L'Udinese ospita il Torino allo Stadio Bluenergy sabato pomeriggio, in una gara che potrebbe accorciare o ampliare la distanza tra una serena metà classifica e una chiusura di stagione carica di tensione, tutto in novanta minuti. L'Udinese di Kosta Runjaić arriva da padrone di casa con la fiducia residua di un successo per 3-0 in trasferta contro l'AC Milan ad aprile, mentre il Torino di Leonardo Colucci giunge da nord dopo il pareggio 2-2 casalingo contro l'Inter della scorsa settimana. Nessuna delle due squadre è invischiata nella lotta salvezza o nella caccia all'Europa, ma i punti di maggio pesano ancora – per il morale del gruppo, per le trattative sui contratti, per le riflessioni interne silenziose su chi meriti di restare a questo livello nella prossima stagione.
L'ultimo ciclo di cinque gare dell'Udinese racconta una storia di alti e bassi netti. Quel trionfo per 3-0 lontano dalle mura amiche contro il Milan è il tipo di risultato che rilancia una campagna, ma è stato seguito da una sconfitta interna per 1-0 contro il Parma – una formazione con meno pedigree – e poi da un pareggio 3-3 in trasferta con la Lazio, dove la squadra di Runjaić ha incassato tre reti. Otto punti in cinque incontri rappresentano un rendimento solido, ma l'irregolarità delle ultime tre – quattro punti da una vittoria, un pari e una debacle – fa pensare a una formazione che esprime il meglio quando la pressione cala e l'avversario la sottovaluta. Tra le proprie mura, creare quella situazione diventa più complicato.
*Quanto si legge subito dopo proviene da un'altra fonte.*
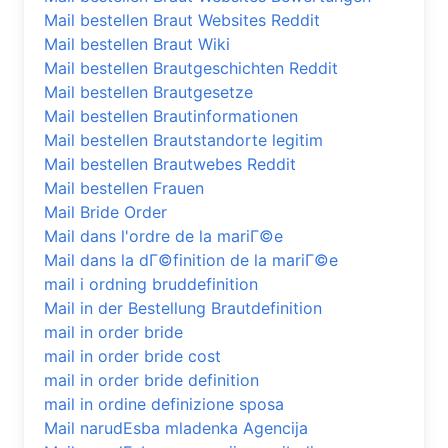
Mail bestellen Braut Websites Reddit
Mail bestellen Braut Wiki
Mail bestellen Brautgeschichten Reddit
Mail bestellen Brautgesetze
Mail bestellen Brautinformationen
Mail bestellen Brautstandorte legitim
Mail bestellen Brautwebes Reddit
Mail bestellen Frauen
Mail Bride Order
Mail dans l'ordre de la mariГ©e
Mail dans la dГ©finition de la mariГ©e
mail i ordning bruddefinition
Mail in der Bestellung Brautdefinition
mail in order bride
mail in order bride cost
mail in order bride definition
mail in ordine definizione sposa
Mail narudЕѕba mladenka Agencija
La forma recente del Torino appare leggermente più stabile. Cinque punti nelle ultime tre uscite, senza ko, tra cui quel pareggio con l'Inter e uno 0-0 in trasferta contro il Cremonese, segnalano una squadra che ha rafforzato la fase difensiva sotto Colucci, pur con un attacco modesto. Tre gol subiti nelle ultime cinque partite è un dato credibile, e le vittorie esterne contro il Pisa e interne contro l'Hellas Verona a inizio aprile dimostrano che il Torino sa trovare i risultati quando serve pragmatismo.
L'unico precedente stagionale tra le due favorisce l'Udinese, che ha vinto l'unico scontro diretto. Un campione troppo esiguo per fare previsioni, ma che rafforza il vantaggio del fattore campo che Runjaić intende sfruttare.
Il duello tattico da seguire è come la difesa del Torino assorba le ripartenze rapide dell'Udinese. Runjaić ha impostato la sua squadra per colpire lo spazio in transizione – come visto chiaramente contro il Milan – e il Torino, con sei gol al passivo nelle ultime cinque, non è inaffondabile. Colucci dovrà far pressare alto il suo centrocampo per frenare l'Udinese dal guadagnare slancio nel terzo centrale, senza però lasciare scoperti i corridoi alle spalle. L'equilibrio tra queste esigenze sarà decisivo.
La fragilità dell'Udinese emerge in casa, dove le aspettative del pubblico alterano l'equilibrio. La sconfitta 1-0 contro il Parma e lo 0-0 con il Como allo Stadio Bluenergy nelle ultime settimane indicano che la formazione di Runjaić può diventare prevedibile quando l'avversario si compatta in un basso blocco e invita all'assedio. Il Torino, capace di quel 0-0 in trasferta con il Cremonese, è maestro di una difesa disciplinata lontano dal proprio stadio.
La lacuna del Torino sta nel trasformare la pressione in gol. Quattro marcature nelle ultime tre uscite sono più funzionali che fluide, e contro un'Udinese letale in contropiede, la squadra di Colucci non può permettersi di scoprirsi mentre cerca una rete che non ha ancora costruito.
Lo scenario più probabile è una sfida equilibrata e a reti bianche, dove il rendimento casalingo dell'Udinese e la sua minaccia in ripartenza gli regalano un margine sottile. Un successo per 1-0 a favore dei friulani, con il momento chiave che arriva da un contropiede e non da un possesso prolungato, si allinea al copione recente di entrambe.